Per lunghi anni nell’ordinamento giuslavoristico italiano è stata vietata ogni forma di intermediazione tra domanda e offerta di lavoro che non fosse gestita da soggetti pubblici.
Il divieto di intermediazione aveva come scopo principale quello di evitare fenomeni di sfruttamento della necessità di lavoro, c.d. caporalato, ai danni dei soggetti svantaggiati nella società.
Nel corso degli anni, a seguito delle profonde modifiche intervenute nella struttura sociale e produttiva,  e considerata la grave crisi della gestione pubblica del mercato del lavoro, si è ritenuto necessario consentire anche ai privati lo svolgimento di attività per favorire l’incontro tra domanda e offerta di lavoro.
È stata così approvata la legge 24 giugno 1997, n.196, c.d. legge Treu dal nome del ministro proponente, con cui oltre all’apertura ad imprese private dell’attività di collocamento dei lavoratori è stato introdotto nel nostro ordinamento l’istituto del lavoro temporaneo di origine anglosassone, che consiste, come vedremo meglio più avanti, nella possibilità per un’impresa di “affittare” ad un altro soggetto lavoratori da essa dipendenti in virtù d’un contratto individuale di lavoro, stipulato generalmente a tempo determinato.

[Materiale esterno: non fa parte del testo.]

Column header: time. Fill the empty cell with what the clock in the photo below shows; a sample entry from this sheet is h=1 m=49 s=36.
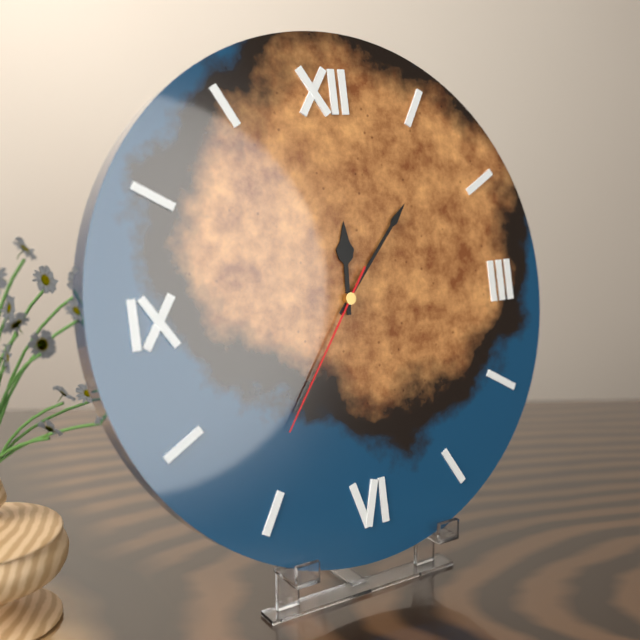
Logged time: h=12 m=7 s=36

Nell’approvare la predetta normativa, tenendo conto dei rischi connessi ad un’apertura indiscriminata dell’attività di intermediazione o di fornitura di personale, il legislatore ha stabilito determinate garanzie a favore dei lavoratori, in ordine alla serietà e professionalità delle agenzie di intermediazione o di fornitura di lavoro temporaneo.
Limitandoci al lavoro temporaneo, troviamo che la legge n.196/97 ha posto alcune condizioni per lo svolgimento di questo tipo di attività di cui la prima e la più importante è quella della iscrizione della società di fornitura di lavoro temporaneo presso un apposito albo tenuto dal Ministero del Lavoro e delle Politiche Sociali.
Il ministero viene a svolgere in questo campo una duplice funzione di verifica dei requisiti posseduti in fase preventiva e di vigilanza e controlli successivi sul corretto esercizio dell’attività di fornitura. Solo dopo un periodo biennale di attività e verifica l’autorizzazione, concessa temporaneamente dal ministero, si trasforma in autorizzazione a tempo indeterminato.
Tra gli altri requisiti richiesti alle aziende fornitori è importante far rilevare, accanto ai livelli minimi di capitale sociale e alla costituzione di “fondi di garanzia” a copertura dei crediti maturati dai lavoratori, la necessità per le imprese interinali della contemporanea presenza in più ambiti territoriali.
In questo modo, si è voluto evitare che, per il radicamento esclusivamente locale delle imprese di fornitura, si creasse, per così dire una “esclusiva” sul lavoro in determinati contesti, sociali e produttivi.
La legge n. 196/97 appronta ulteriori strumenti di tutela e garanzia dei lavoratori che saranno trattati nel corso dell’analisi sulla disciplina contrattuale in vigore nel comparto Regioni – Autonomie Locali.
Come sopra anticipato, il rapporto di lavoro interinale ha come scopo la fornitura di personale dipendente di un’impresa nei confronti di un altro soggetto.
Questo rapporto si configura, pertanto come un rapporto trilaterale, ed ha luogo attraverso due distinti contratti, quello di fornitura di lavoro temporaneo che intercorre tra impresa “fornitrice” e impresa “utilizzatrice” e quello di prestazione lavorativa che intercorre tra lavoratore ed impresa di fornitura.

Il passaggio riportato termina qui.